Data entries:

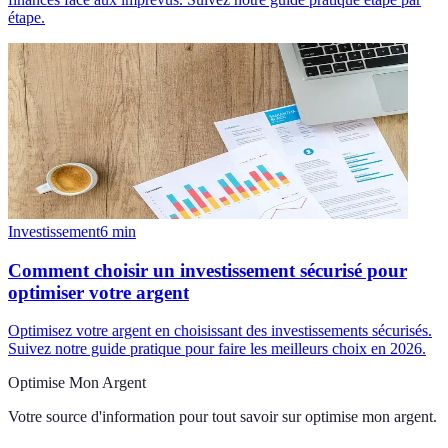
étape.
Investissement
6
min
Comment choisir un investissement sécurisé pour
optimiser votre argent
Optimisez votre argent en choisissant des investissements sécurisés.
Suivez notre guide pratique pour faire les meilleurs choix en 2026.
Optimise Mon Argent
Votre source d'information pour tout savoir sur
optimise mon argent
.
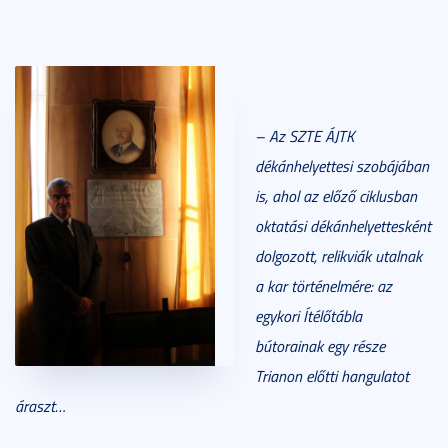
– Az SZTE ÁJTK
dékánhelyettesi szobájában
is, ahol az előző ciklusban
oktatási dékánhelyettesként
dolgozott, relikviák utalnak
a kar történelmére: az
egykori Ítélőtábla
bútorainak egy része
Trianon előtti hangulatot
áraszt…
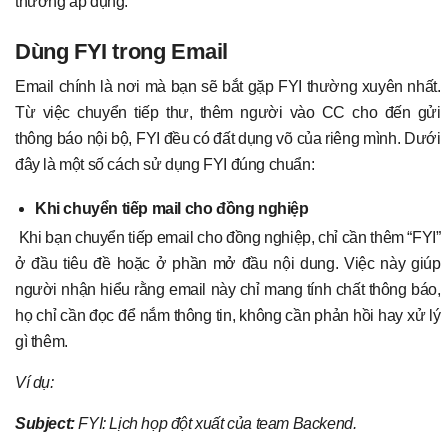
thường áp dụng.
Dùng FYI trong Email
Email chính là nơi mà bạn sẽ bắt gặp FYI thường xuyên nhất.
Từ việc chuyển tiếp thư, thêm người vào CC cho đến gửi
thông báo nội bộ, FYI đều có đất dụng võ của riêng mình. Dưới
đây là một số cách sử dụng FYI đúng chuẩn:
Khi chuyển tiếp mail cho đồng nghiệp
Khi bạn chuyển tiếp email cho đồng nghiệp, chỉ cần thêm “FYI”
ở đầu tiêu đề hoặc ở phần mở đầu nội dung. Việc này giúp
người nhận hiểu rằng email này chỉ mang tính chất thông báo,
họ chỉ cần đọc để nắm thông tin, không cần phản hồi hay xử lý
gì thêm.
Ví dụ:
Subject:
FYI: Lịch họp đột xuất của team Backend.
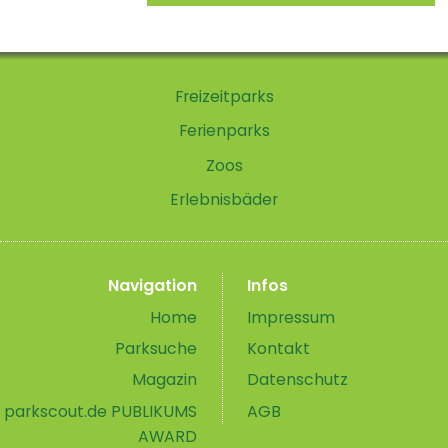
Freizeitparks
Ferienparks
Zoos
Erlebnisbäder
Navigation
Infos
Home
Impressum
Parksuche
Kontakt
Magazin
Datenschutz
parkscout.de PUBLIKUMS
AGB
AWARD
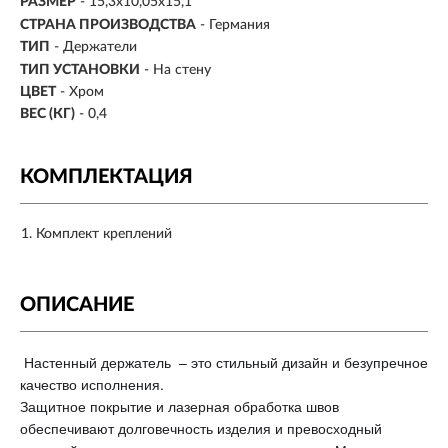
РАЗМЕР
- 15,3х10,05х15,1
СТРАНА ПРОИЗВОДСТВА
- Германия
ТИП
- Держатели
ТИП УСТАНОВКИ
- На стену
ЦВЕТ
- Хром
ВЕС (КГ)
- 0,4
КОМПЛЕКТАЦИЯ
Комплект креплений
ОПИСАНИЕ
Настенный держатель – это стильный дизайн и безупречное
качество исполнения.
Защитное покрытие и лазерная обработка швов
обеспечивают долговечность изделия и превосходный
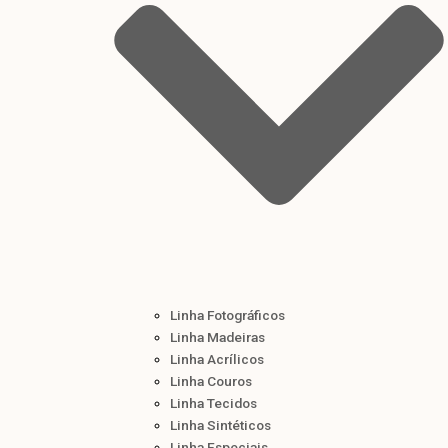
Linha Fotográficos
Linha Madeiras
Linha Acrílicos
Linha Couros
Linha Tecidos
Linha Sintéticos
Linha Especiais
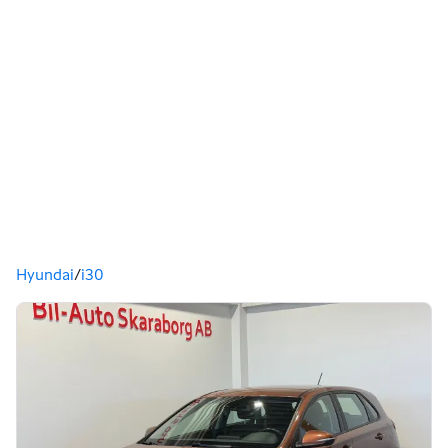
Du är här
Hyundai
/
i30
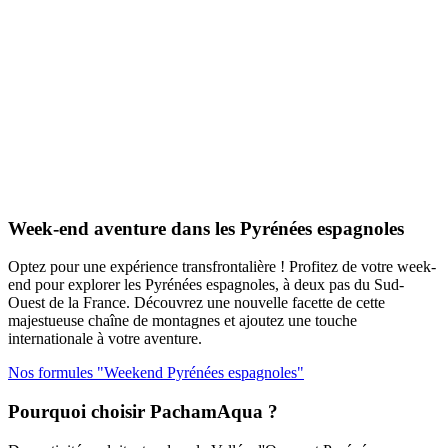
Week-end aventure dans les Pyrénées espagnoles
Optez pour une expérience transfrontalière ! Profitez de votre week-
end pour explorer les Pyrénées espagnoles, à deux pas du Sud-
Ouest de la France. Découvrez une nouvelle facette de cette
majestueuse chaîne de montagnes et ajoutez une touche
internationale à votre aventure.
Nos formules "Weekend Pyrénées espagnoles"
Pourquoi choisir PachamAqua ?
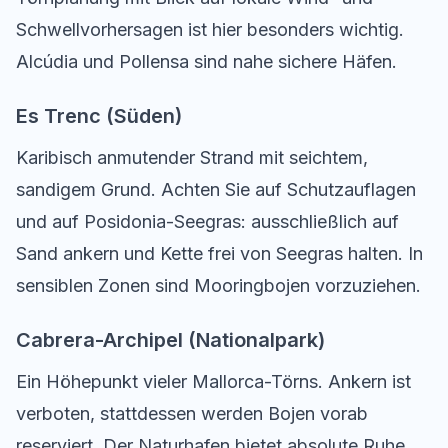
Schwellvorhersagen ist hier besonders wichtig.
Alcúdia und Pollensa sind nahe sichere Häfen.
Es Trenc (Süden)
Karibisch anmutender Strand mit seichtem,
sandigem Grund. Achten Sie auf Schutzauflagen
und auf Posidonia-Seegras: ausschließlich auf
Sand ankern und Kette frei von Seegras halten. In
sensiblen Zonen sind Mooringbojen vorzuziehen.
Cabrera-Archipel (Nationalpark)
Ein Höhepunkt vieler Mallorca-Törns. Ankern ist
verboten, stattdessen werden Bojen vorab
reserviert. Der Naturhafen bietet absolute Ruhe,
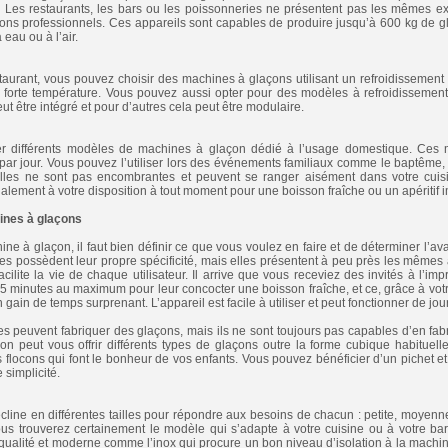
té. Les restaurants, les bars ou les poissonneries ne présentent pas les mêmes ex
ns professionnels. Ces appareils sont capables de produire jusqu’à 600 kg de gl
 eau ou à l’air.
taurant, vous pouvez choisir des machines à glaçons utilisant un refroidissement à
forte température. Vous pouvez aussi opter pour des modèles à refroidissement à
ut être intégré et pour d’autres cela peut être modulaire.
er différents modèles de machines à glaçon dédié à l’usage domestique. Ces 
par jour. Vous pouvez l’utiliser lors des événements familiaux comme le baptême
 Elles ne sont pas encombrantes et peuvent se ranger aisément dans votre cuis
lement à votre disposition à tout moment pour une boisson fraîche ou un apéritif 
ines à glaçons
ne à glaçon, il faut bien définir ce que vous voulez en faire et de déterminer l’
es possèdent leur propre spécificité, mais elles présentent à peu près les mêmes 
cilite la vie de chaque utilisateur. Il arrive que vous receviez des invités à l’im
5 minutes au maximum pour leur concocter une boisson fraîche, et ce, grâce à vot
n gain de temps surprenant. L’appareil est facile à utiliser et peut fonctionner de jo
es peuvent fabriquer des glaçons, mais ils ne sont toujours pas capables d’en fa
on peut vous offrir différents types de glaçons outre la forme cubique habituell
s flocons qui font le bonheur de vos enfants. Vous pouvez bénéficier d’un pichet e
 simplicité.
ine en différentes tailles pour répondre aux besoins de chacun : petite, moyenne 
ous trouverez certainement le modèle qui s’adapte à votre cuisine ou à votre bar
 qualité et moderne comme l’inox qui procure un bon niveau d’isolation à la machin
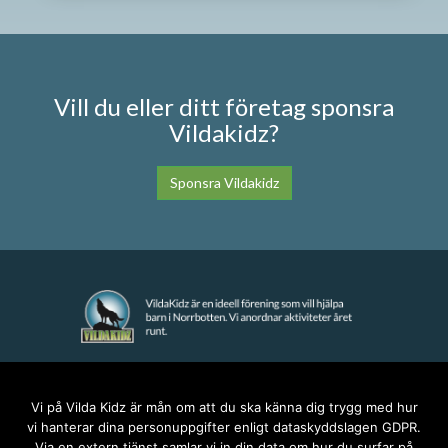
Vill du eller ditt företag sponsra
Vildakidz?
Sponsra Vildakidz
KONTAKT
Vi på Vilda Kidz är mån om att du ska känna dig trygg med hur
vi hanterar dina personuppgifter enligt dataskyddslagen GDPR.
anna@vildakidz.se
Via en extern tjänst samlar vi in din data om hur du surfar på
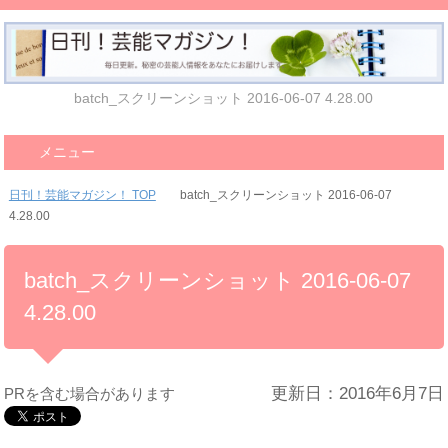
batch_スクリーンショット 2016-06-07 4.28.00
メニュー
日刊！芸能マガジン！ TOP
batch_スクリーンショット 2016-06-07
4.28.00
batch_スクリーンショット 2016-06-07
4.28.00
更新日：2016年6月7日
PRを含む場合があります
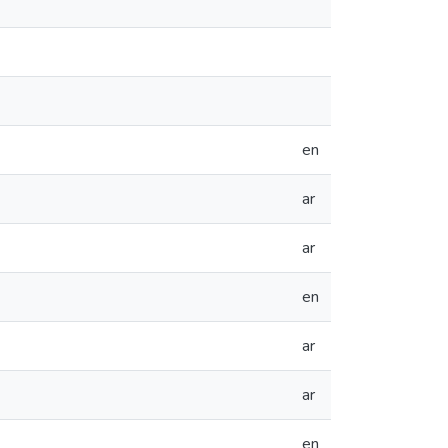
en
ar
ar
en
ar
ar
en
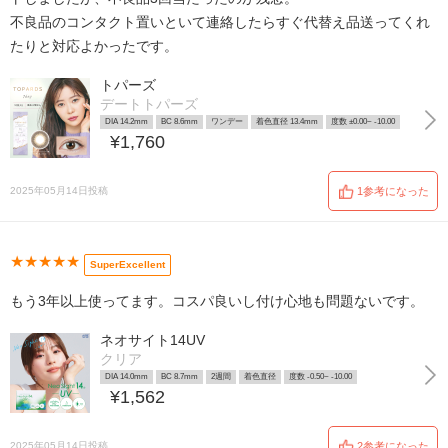
不良品のコンタクト置いといて連絡したらすぐ代替え品送ってくれ
たりと対応よかったです。
トパーズ
デートトパーズ
DIA 14.2mm
BC 8.6mm
ワンデー
着色直径 13.4mm
度数 ±0.00~ -10.00
¥1,760
2025年05月14日投稿
1参考になった
★★★★★
SuperExcellent
もう3年以上使ってます。コスパ良いし付け心地も問題ないです。
ネオサイト14UV
クリア
DIA 14.0mm
BC 8.7mm
2週間
着色直径
度数 -0.50~ -10.00
¥1,562
2025年05月14日投稿
2参考になった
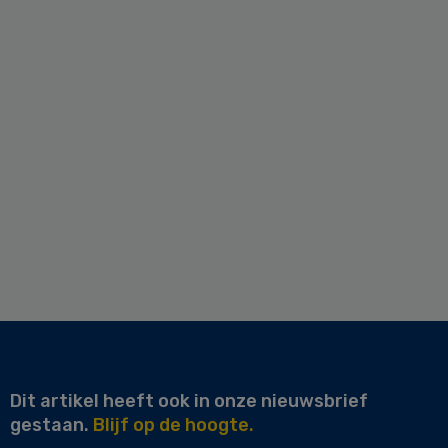
Dit artikel heeft ook in onze nieuwsbrief
gestaan.
Blijf op de hoogte.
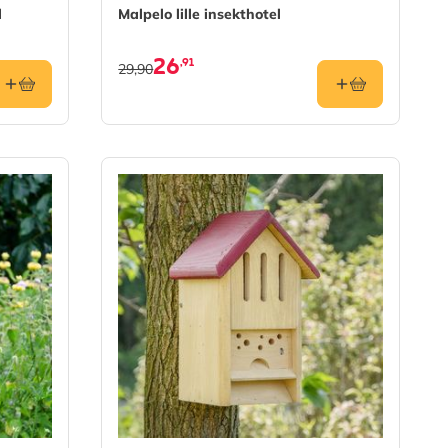
l
Malpelo lille insekthotel
26
,91
29,90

Directions: Copy only what runs above from the line containing "Ferienparks" through the line containing "Optez pour une", exactly. Leave out the pictures.

Written reply:
Ferienparks
Zoos
Erlebnisbäder
Navigation
Infos
Home
Impressum
Parksuche
Kontakt
Magazin
Datenschutz
parkscout.de PUBLIKUMS
AGB
AWARD
РАЗМЕР
- 15,3х10,05х15,1
СТРАНА ПРОИЗВОДСТВА
- Германия
ТИП
- Держатели
ТИП УСТАНОВКИ
- На стену
ЦВЕТ
- Хром
ВЕС (КГ)
- 0,4
КОМПЛЕКТАЦИЯ
Комплект креплений
ОПИСАНИЕ
Настенный держатель – это стильный дизайн и безупречное
качество исполнения.
Защитное покрытие и лазерная обработка швов
обеспечивают долговечность изделия и превосходный
Linha Fotográficos
Linha Madeiras
Linha Acrílicos
Linha Couros
Linha Tecidos
Linha Sintéticos
Linha Especiais
Du är här
Hyundai
/
i30
Week-end aventure dans les Pyrénées espagnoles
Optez pour une expérience transfrontalière ! Profitez de votre week-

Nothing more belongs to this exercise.